Exercise → Copy exactly the lines from the start of the data below through the one that carries "589 396 2.61", and only those.

Saved entries
==================================================

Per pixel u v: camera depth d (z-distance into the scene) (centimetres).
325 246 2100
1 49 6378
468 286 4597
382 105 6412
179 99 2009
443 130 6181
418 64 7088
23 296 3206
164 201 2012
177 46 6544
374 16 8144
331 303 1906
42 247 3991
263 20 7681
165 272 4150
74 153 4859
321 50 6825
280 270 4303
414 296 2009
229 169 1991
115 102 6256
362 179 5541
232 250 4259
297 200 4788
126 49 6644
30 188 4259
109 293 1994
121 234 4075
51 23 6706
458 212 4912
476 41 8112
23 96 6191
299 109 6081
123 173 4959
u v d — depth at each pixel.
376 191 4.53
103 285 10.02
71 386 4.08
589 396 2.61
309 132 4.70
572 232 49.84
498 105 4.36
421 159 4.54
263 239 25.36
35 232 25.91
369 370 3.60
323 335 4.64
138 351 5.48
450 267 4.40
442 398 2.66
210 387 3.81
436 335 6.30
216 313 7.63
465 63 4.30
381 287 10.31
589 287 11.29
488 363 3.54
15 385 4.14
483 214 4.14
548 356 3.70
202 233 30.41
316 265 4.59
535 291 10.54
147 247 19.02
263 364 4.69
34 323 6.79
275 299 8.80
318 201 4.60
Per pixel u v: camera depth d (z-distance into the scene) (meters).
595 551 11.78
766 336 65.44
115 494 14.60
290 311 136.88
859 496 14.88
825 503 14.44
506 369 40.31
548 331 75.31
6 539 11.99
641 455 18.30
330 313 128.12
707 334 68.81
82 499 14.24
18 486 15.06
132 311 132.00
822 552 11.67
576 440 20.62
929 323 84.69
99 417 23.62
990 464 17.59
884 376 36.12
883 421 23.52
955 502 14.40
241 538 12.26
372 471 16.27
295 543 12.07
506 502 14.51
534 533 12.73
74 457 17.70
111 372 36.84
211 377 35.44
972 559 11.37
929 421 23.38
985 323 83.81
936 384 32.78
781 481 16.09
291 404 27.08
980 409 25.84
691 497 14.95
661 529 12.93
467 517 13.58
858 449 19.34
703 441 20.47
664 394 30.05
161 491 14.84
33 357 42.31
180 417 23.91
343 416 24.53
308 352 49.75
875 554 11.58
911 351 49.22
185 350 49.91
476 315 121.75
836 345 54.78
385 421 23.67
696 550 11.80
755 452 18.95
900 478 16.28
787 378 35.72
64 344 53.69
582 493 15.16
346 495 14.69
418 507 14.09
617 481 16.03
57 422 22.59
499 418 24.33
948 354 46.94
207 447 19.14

==================================================

Answer box →
Per pixel u v: camera depth d (z-distance into the scene) (centimetres).
325 246 2100
1 49 6378
468 286 4597
382 105 6412
179 99 2009
443 130 6181
418 64 7088
23 296 3206
164 201 2012
177 46 6544
374 16 8144
331 303 1906
42 247 3991
263 20 7681
165 272 4150
74 153 4859
321 50 6825
280 270 4303
414 296 2009
229 169 1991
115 102 6256
362 179 5541
232 250 4259
297 200 4788
126 49 6644
30 188 4259
109 293 1994
121 234 4075
51 23 6706
458 212 4912
476 41 8112
23 96 6191
299 109 6081
123 173 4959
u v d — depth at each pixel.
376 191 4.53
103 285 10.02
71 386 4.08
589 396 2.61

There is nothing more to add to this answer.